** SECTION DU DOCUMENT **
___

Franchement moi ça ne m’a pas plus affecté plus que ça car comme je l’ai dit je suis quelqu’un de plutôt discret. J’en parle avec nostalgie mais ce n’est pas forcément quelque chose qui me manque. Je sais que dans l’équipe, certains le vivent moins bien, il y en a un qui est parti un peu plus tôt il nous a dit “Faites gaffes les gars quand vous sortez vous ne pouvez pas payer avec le badge Coca pour avoir des boissons” (rires).  

On ressent beaucoup que vous avez vécu un moment incroyable et merci de nous partager ça, mais est-ce qu’il y a eu des moments un peu plus durs ?  

Je n’ai pas souvenir de moments durs ou tristes. On n'était pas triste de se quitter parce que l’on savait qu’on se revoyait deux semaines après pour un stage. Sauf la famille qui manque surtout quand on les voit en tribunes, mais on les voit après dans la family zone. Ça faisait trois semaines et demie qu’on était ensemble, je sais qu’après le dernier match, je vais dans la family zone, je vois ma copine et je craque alors qu’avant je n’avais pas craqué. Je pense que tout est retombé d’un coup. Ce n'est pas un moment dur mais la décompression d’un coup fait du bien.

___

** TÂCHE A **
Indiquez si chacun des énoncés suivants concorde avec l'extrait, en répondant par oui ou par non et en citant mot pour mot les termes de l'extrait qui tranchent. (i) La personne interrogée se souvient de moments durs ou tristes. (ii) Le stage suivant avait lieu deux semaines après la séparation. (iii) La personne interrogée a craqué en voyant sa copine dans la family zone.
** TÂCHE B **
Recopiez, s'il vous plaît, le passage de l'extrait allant de « Je n’ai pas » jusqu'à « fait du bien. » inclus.
Le matériel ne joue aucun rôle dans cet exercice.

** LISTE DES DONNÉES **
___

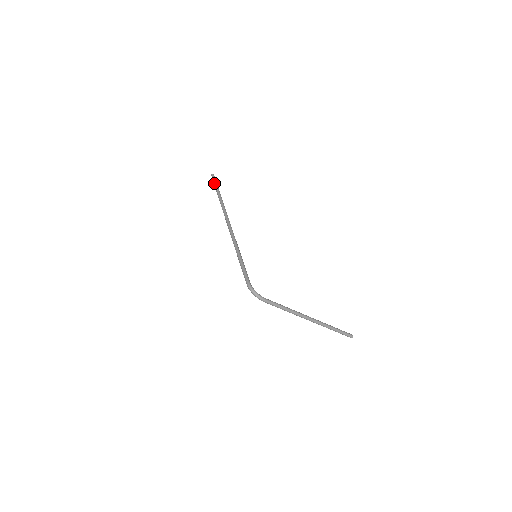
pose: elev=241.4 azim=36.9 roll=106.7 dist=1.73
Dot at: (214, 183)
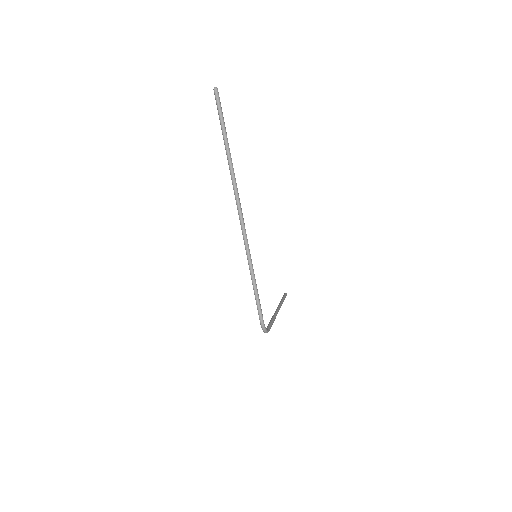
Dot at: (221, 117)
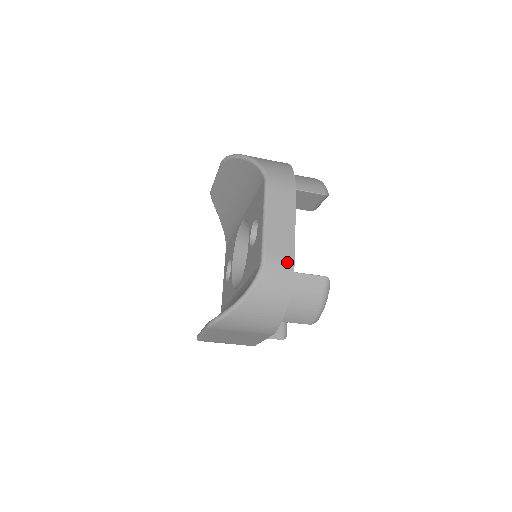
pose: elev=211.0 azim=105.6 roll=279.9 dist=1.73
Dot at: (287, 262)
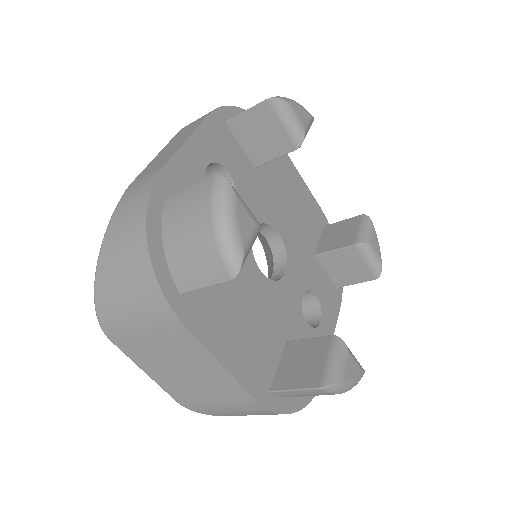
Dot at: (149, 179)
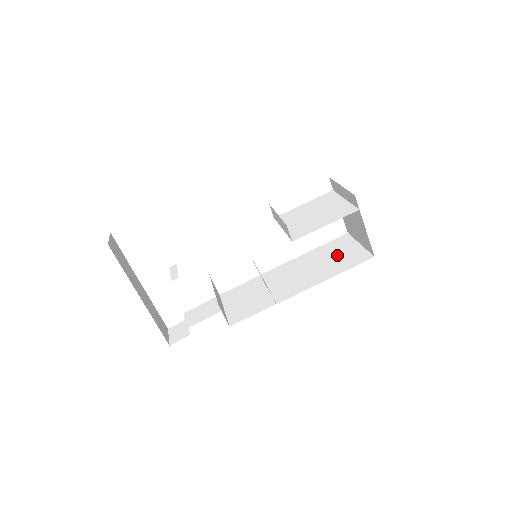
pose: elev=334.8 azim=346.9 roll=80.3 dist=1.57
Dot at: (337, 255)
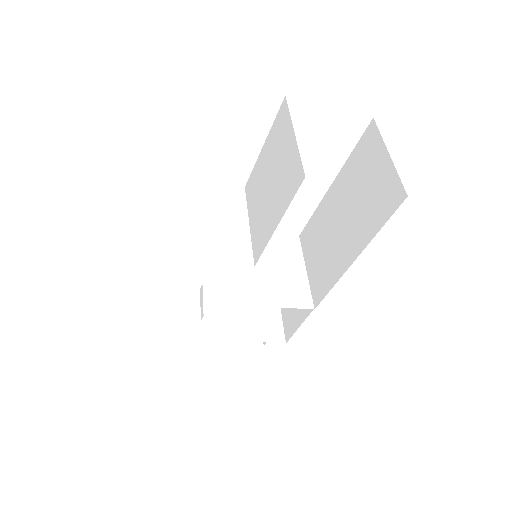
Dot at: (363, 190)
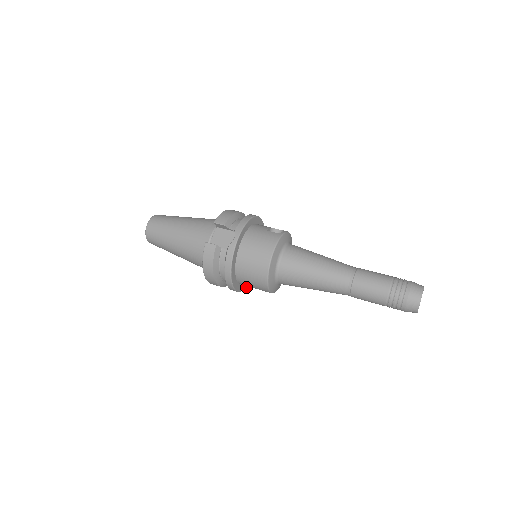
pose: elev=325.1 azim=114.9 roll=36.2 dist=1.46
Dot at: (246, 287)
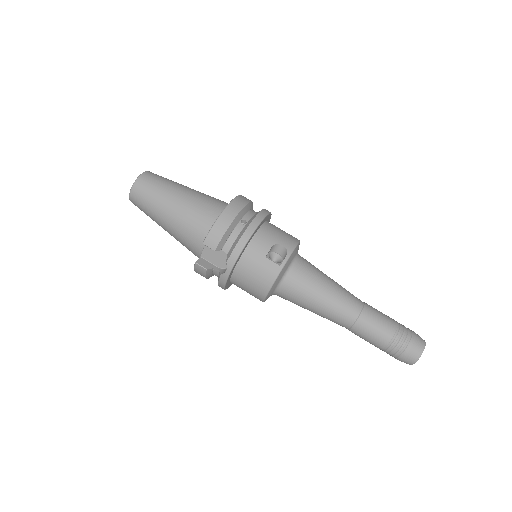
Dot at: occluded
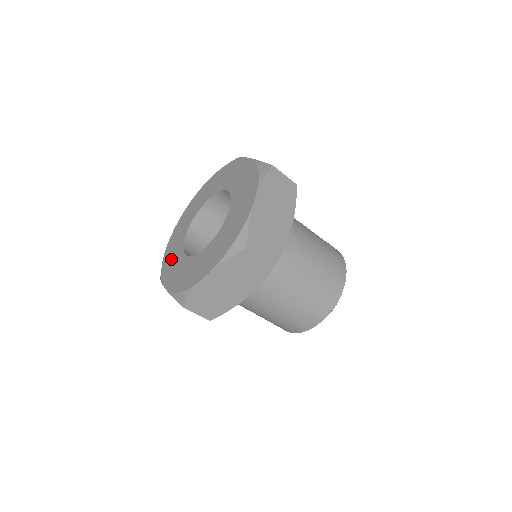
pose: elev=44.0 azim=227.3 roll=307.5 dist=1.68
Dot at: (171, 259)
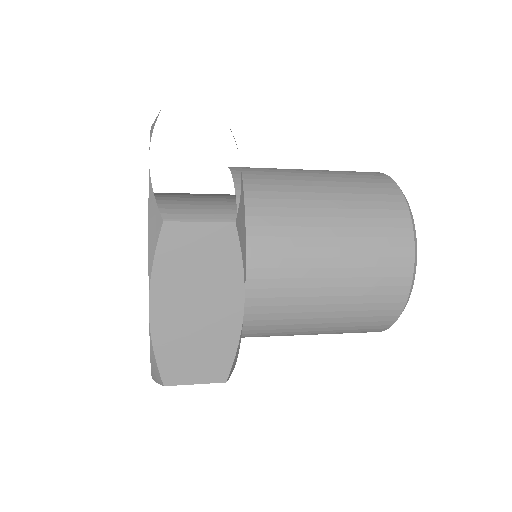
Dot at: occluded
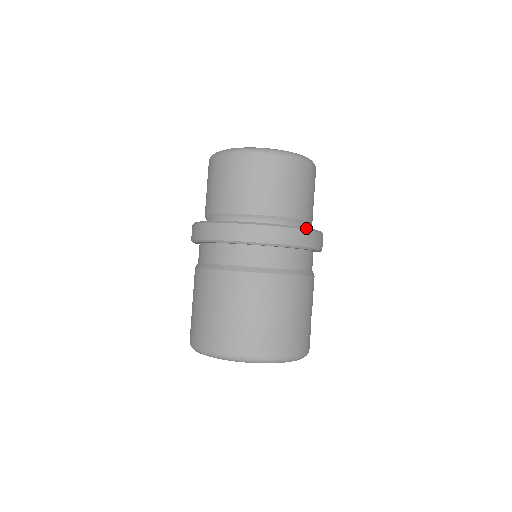
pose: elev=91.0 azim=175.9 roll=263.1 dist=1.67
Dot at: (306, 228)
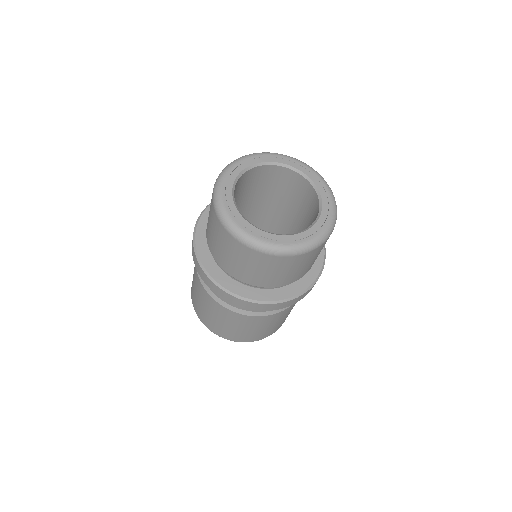
Dot at: (295, 296)
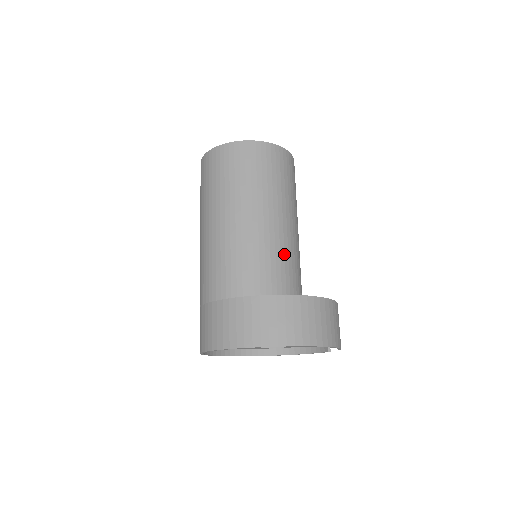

___

** RÉSULTAT ATTENDU A **
(i) Non : « Je n’ai pas souvenir de moments durs ou tristes. »
(ii) Oui : « on se revoyait deux semaines après pour un stage »
(iii) Oui : « je vais dans la family zone, je vois ma copine et je craque »

** RÉSULTAT ATTENDU B **
Je n’ai pas souvenir de moments durs ou tristes. On n'était pas triste de se quitter parce que l’on savait qu’on se revoyait deux semaines après pour un stage. Sauf la famille qui manque surtout quand on les voit en tribunes, mais on les voit après dans la family zone. Ça faisait trois semaines et demie qu’on était ensemble, je sais qu’après le dernier match, je vais dans la family zone, je vois ma copine et je craque alors qu’avant je n’avais pas craqué. Je pense que tout est retombé d’un coup. Ce n'est pas un moment dur mais la décompression d’un coup fait du bien.